Providers also have the ability to capture additional revenue to support technology and/or care management initiatives that they might otherwise struggle to afford.
“Patients live in a system where a single provider or care team is invested directly in their long term health, not just the immediate encounter, driving better outcomes and fewer needle sticks,” says Chittim.
But for any physician to successfully implement an ACO, they need to understand its risk, Chittim stresses. “They must have the ability to integrate their EHR data with other EHRs in their system as well as the claims data they receive from their plan,” he says. “They must have the governance that is capable of driving change among their physician and patient populations.”
Roadblocks to creating an ACO
There are still several barriers to establishing an ACO. The cost of creating a formal ACO is a significant consideration, notes Pearce. “Early estimates projected costs in the neighborhood of $1.7 million to create a fully qualified ACO. The reality may be that the cost is less, but the initial projections scared off some providers.”
Additionally, he says a formal ACO calls for shared governance and shared risk. Not many short-term acute care providers want to take on the risk profile of a post-acute partner where historically the value of professional liability claims has been significantly higher.
“ACOs change the reimbursement model completely,” he says. “There will be definite winners and losers, and few providers have become completely comfortable with how to manage and apportion financial risk across the health care continuum.”
Individual physicians and physician governing organizations must be prepared to act under an ACO properly, adds Chittim. Unfortunately, many providers who have signed up to participate in an ACO do not fully understand what they have signed up for.
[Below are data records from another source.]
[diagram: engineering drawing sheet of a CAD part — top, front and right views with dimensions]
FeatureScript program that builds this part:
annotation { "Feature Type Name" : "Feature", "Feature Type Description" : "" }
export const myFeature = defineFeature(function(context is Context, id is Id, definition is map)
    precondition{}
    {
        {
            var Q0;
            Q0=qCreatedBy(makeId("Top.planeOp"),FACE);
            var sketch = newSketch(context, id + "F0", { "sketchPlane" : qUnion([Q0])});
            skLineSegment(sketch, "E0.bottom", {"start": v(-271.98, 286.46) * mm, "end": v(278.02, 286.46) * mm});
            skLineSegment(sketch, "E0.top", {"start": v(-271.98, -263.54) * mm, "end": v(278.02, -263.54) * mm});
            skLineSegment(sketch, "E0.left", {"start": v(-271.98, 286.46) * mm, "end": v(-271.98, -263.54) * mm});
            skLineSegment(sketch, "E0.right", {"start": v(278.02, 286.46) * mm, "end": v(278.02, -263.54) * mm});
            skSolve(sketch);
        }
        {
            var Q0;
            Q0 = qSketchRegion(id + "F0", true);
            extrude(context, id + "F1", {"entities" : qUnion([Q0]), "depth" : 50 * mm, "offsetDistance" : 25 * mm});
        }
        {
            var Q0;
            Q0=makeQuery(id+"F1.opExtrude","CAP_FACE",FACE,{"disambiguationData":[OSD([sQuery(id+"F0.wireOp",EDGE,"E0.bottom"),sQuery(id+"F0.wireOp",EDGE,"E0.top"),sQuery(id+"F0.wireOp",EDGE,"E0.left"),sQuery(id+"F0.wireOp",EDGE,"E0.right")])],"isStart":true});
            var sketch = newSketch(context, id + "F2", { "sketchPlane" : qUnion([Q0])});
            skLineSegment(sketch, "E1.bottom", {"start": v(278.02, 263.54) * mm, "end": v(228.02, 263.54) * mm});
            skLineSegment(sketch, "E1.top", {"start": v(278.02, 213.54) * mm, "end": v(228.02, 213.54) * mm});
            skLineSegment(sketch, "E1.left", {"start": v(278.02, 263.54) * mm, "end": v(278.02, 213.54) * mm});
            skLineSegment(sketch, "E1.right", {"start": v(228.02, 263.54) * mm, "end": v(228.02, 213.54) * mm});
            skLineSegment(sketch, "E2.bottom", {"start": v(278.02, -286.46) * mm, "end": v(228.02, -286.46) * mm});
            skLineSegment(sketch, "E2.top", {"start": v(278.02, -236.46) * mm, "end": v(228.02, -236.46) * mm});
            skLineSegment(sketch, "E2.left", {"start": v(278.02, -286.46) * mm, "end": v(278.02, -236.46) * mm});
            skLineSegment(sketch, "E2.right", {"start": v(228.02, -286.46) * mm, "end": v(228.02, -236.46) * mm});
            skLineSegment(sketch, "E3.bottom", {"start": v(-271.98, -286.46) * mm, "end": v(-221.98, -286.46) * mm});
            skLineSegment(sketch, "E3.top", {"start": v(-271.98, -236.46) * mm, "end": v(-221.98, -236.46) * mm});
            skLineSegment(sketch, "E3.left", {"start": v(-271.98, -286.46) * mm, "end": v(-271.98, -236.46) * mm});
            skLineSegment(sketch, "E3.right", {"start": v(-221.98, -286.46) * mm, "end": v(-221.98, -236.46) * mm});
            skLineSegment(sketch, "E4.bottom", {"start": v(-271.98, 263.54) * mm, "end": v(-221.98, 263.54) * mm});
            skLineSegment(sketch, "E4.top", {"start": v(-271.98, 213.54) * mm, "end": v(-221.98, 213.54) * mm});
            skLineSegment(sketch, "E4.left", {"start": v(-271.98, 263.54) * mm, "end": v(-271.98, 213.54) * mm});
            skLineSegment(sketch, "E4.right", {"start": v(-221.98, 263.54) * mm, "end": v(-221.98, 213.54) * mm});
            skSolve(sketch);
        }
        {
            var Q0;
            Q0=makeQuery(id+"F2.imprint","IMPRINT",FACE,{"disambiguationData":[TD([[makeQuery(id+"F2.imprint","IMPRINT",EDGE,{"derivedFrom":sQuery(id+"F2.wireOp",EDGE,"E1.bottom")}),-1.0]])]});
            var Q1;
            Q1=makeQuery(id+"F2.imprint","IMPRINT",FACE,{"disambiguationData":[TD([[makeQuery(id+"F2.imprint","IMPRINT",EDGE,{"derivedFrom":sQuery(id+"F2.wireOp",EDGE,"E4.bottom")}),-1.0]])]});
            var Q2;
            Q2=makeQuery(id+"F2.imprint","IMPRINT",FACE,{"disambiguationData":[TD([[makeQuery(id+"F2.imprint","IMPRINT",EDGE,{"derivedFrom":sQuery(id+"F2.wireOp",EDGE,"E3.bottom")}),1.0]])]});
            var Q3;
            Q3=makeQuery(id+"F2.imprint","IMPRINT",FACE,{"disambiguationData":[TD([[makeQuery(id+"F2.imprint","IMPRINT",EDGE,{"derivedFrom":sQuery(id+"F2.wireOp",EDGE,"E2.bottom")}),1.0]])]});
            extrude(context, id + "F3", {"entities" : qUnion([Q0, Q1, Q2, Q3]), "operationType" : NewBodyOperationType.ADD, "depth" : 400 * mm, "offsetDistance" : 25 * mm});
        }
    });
Some of the questions they need to be asking before implementing an ACO include:
- Has the proper financial/quality due diligence been performed to understand the panel wide risk?
- Do all parties agree on patient attribution?
- Can clinical data directly from the EHR be merged with claims data from the plan?
- Is the right governance in place that includes both physician champions AND skeptics? Are care teams bought in to the overall approach?
- Have leadership and care teams proven that they can respond to change management imperatives?
One of the reasons there has been some negativity surrounding ACOs, says Chittim, is because anyone who lived through the HMO revolution fear the same problems—minimal focus on quality and incentives to ration care.
“I think one of the key structural differences between ACOs and HMOs is the inclusion of broad based and meaningful quality measures specifically to prevent cherry picking and rationing,”he says.
For the Pioneer and Medicare Shared Savings Program (SSP) ACOs—and to a large extent the Commercial ACOs—Chittim says the 33 quality measures, of which 22 can be derived directly from the EHR, will make it more difficult to game the system to the degree that occurred in the HMO era.
“As ACOs evolve to directly source measurement from the EHR and PM systems as opposed to self-reporting, either by the plan or the physician, the transparency and fairness of the contracts will increase,” he says. “This fairness will be a key driver of physician satisfaction and patient outcomes.”
Chittim sees Medicare SSP continuing to emerge and Centers for Medicare & Medicaid Services continuing to refine and improve their ability to share data—but, he cautions, it will be a struggle.
“In addition, new ACOs will spend too much money on technology without thinking about how to drive adoption among their providers,” he says. “New ACOs will try to get by with just their claims data or just their EHR data, but will continue to fail if they’re not integrated.”
He also foresees commercial ACOs expanding more, but physician groups will be frustrated by confusing technology that does not help them make the right decision at the right time for the most important patients.
Until some of the uncertainty surrounding ACOs has been eliminated, Pearce believes many providers will stand on the sidelines or seek informal “ACO-like” alignments with select providers.
“Whether or not the structure will survive as conceived remains to be seen; however, certain concepts such as bundling of payments are here to stay,” he says.